Direction | Update the records from the first line up to and including the line with "Time read: 3,08" by replacing "header" with "heading", leaving everything else unchanged. Give back only those lines.

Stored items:
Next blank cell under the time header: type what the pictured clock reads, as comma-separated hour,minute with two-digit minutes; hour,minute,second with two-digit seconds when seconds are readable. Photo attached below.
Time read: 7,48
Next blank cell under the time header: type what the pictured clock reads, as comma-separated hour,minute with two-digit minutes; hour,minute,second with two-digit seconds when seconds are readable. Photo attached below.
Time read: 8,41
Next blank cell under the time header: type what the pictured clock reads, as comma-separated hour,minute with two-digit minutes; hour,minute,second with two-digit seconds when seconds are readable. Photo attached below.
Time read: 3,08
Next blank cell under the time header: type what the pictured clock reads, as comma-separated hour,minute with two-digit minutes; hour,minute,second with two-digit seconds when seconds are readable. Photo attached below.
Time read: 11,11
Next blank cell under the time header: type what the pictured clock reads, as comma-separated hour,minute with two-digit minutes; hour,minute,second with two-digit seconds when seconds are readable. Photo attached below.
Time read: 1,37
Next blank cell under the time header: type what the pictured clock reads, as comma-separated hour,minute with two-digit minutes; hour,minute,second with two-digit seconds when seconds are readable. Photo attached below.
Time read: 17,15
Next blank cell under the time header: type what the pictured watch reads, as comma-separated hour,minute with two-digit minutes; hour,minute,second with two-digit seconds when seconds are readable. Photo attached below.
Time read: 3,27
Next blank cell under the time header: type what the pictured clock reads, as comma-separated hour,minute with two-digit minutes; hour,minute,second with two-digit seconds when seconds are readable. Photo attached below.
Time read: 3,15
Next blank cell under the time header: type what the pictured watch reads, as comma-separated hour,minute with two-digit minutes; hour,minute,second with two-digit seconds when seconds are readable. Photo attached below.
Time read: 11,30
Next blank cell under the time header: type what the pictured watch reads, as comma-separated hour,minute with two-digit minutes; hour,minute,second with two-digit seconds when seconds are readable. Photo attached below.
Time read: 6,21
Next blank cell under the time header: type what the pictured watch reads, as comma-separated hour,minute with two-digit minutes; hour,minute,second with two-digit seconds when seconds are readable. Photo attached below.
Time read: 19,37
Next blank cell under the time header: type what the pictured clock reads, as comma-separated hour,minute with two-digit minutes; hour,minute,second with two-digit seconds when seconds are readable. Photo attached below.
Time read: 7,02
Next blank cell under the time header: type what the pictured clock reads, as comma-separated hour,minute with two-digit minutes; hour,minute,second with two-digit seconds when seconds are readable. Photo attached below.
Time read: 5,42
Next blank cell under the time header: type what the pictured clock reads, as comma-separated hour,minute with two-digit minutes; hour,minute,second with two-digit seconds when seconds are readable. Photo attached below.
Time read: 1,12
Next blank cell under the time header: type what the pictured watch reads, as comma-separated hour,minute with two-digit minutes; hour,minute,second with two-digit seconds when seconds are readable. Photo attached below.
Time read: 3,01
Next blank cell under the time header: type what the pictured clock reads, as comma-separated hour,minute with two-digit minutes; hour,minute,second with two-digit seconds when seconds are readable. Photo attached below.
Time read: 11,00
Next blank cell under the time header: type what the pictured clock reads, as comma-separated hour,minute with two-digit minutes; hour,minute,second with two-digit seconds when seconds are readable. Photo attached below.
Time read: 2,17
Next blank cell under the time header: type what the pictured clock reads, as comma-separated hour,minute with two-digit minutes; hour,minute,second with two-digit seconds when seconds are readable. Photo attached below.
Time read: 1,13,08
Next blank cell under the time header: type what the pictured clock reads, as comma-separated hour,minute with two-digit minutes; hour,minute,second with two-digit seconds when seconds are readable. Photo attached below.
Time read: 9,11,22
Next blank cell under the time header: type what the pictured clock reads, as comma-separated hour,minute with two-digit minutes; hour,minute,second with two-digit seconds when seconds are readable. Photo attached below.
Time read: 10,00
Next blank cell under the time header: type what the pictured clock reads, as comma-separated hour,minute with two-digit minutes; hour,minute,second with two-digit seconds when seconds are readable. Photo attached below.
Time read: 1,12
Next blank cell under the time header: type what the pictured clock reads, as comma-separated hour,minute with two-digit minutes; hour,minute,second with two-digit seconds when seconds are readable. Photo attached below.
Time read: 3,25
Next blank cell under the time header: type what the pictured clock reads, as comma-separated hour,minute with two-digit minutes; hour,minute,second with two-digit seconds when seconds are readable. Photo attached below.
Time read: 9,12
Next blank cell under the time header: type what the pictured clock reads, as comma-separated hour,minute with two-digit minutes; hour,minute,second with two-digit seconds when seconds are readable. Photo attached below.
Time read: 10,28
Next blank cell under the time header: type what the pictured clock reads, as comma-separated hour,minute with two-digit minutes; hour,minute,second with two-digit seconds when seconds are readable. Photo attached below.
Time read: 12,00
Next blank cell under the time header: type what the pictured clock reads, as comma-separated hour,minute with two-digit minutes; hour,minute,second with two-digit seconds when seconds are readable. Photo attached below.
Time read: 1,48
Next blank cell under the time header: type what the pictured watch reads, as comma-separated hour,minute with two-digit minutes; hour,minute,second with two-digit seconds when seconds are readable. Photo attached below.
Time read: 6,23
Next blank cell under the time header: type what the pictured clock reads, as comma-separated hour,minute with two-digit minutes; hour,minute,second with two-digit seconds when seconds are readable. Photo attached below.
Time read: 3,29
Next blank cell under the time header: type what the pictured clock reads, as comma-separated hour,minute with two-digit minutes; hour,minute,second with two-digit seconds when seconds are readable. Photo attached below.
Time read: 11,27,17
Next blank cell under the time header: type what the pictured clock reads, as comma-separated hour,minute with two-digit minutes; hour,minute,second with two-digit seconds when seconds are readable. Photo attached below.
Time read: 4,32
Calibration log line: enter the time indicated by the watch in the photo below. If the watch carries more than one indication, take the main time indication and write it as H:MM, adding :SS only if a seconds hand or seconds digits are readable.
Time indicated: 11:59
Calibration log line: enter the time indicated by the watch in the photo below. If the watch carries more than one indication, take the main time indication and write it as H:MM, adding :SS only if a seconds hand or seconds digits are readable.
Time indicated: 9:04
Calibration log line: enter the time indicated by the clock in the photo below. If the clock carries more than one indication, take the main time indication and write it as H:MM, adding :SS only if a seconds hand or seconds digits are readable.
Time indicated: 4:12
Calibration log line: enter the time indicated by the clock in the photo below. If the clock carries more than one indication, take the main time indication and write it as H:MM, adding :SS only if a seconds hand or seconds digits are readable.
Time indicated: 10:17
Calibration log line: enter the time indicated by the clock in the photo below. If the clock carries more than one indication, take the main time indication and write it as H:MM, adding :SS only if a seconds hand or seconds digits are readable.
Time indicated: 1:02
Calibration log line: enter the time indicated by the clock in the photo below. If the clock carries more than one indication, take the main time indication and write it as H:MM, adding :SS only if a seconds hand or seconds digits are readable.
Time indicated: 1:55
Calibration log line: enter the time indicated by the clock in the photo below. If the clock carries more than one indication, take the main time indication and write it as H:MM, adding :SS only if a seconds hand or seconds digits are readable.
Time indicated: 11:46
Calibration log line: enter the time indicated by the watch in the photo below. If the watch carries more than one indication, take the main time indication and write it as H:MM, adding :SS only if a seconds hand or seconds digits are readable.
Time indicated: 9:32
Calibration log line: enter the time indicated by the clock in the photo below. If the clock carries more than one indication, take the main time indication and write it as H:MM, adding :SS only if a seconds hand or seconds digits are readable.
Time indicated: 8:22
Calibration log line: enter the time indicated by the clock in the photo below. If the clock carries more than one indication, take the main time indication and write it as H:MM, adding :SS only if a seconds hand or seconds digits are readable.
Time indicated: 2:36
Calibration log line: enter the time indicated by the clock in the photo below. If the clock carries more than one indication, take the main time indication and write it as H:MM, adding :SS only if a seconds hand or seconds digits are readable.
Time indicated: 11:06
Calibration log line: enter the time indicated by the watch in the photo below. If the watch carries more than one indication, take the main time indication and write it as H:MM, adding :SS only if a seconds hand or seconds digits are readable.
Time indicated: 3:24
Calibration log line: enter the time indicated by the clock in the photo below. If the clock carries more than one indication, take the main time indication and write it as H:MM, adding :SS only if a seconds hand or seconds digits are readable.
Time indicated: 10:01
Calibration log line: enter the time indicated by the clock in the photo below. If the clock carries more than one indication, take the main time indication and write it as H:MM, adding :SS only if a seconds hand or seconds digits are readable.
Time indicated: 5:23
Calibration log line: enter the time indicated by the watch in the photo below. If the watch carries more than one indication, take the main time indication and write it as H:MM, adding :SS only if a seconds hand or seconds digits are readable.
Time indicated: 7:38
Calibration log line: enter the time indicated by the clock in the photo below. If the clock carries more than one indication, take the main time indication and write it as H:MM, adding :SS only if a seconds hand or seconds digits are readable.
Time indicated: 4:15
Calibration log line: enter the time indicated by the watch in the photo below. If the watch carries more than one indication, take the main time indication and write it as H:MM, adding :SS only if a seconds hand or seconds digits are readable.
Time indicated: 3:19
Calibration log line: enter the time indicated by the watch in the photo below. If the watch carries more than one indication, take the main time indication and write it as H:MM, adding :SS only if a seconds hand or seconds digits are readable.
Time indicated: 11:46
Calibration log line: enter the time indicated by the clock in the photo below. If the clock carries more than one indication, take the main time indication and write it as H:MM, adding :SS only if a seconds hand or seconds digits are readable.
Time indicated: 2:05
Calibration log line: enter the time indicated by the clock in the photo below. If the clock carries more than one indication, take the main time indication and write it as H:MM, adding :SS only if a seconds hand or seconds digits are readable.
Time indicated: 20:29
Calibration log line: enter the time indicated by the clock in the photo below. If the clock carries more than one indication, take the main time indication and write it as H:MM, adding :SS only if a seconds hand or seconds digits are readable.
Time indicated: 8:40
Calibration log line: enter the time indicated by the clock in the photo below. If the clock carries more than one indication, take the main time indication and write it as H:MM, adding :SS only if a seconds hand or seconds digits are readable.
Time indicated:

Task solution |
Next blank cell under the time heading: type what the pictured clock reads, as comma-separated hour,minute with two-digit minutes; hour,minute,second with two-digit seconds when seconds are readable. Photo attached below.
Time read: 7,48
Next blank cell under the time heading: type what the pictured clock reads, as comma-separated hour,minute with two-digit minutes; hour,minute,second with two-digit seconds when seconds are readable. Photo attached below.
Time read: 8,41
Next blank cell under the time heading: type what the pictured clock reads, as comma-separated hour,minute with two-digit minutes; hour,minute,second with two-digit seconds when seconds are readable. Photo attached below.
Time read: 3,08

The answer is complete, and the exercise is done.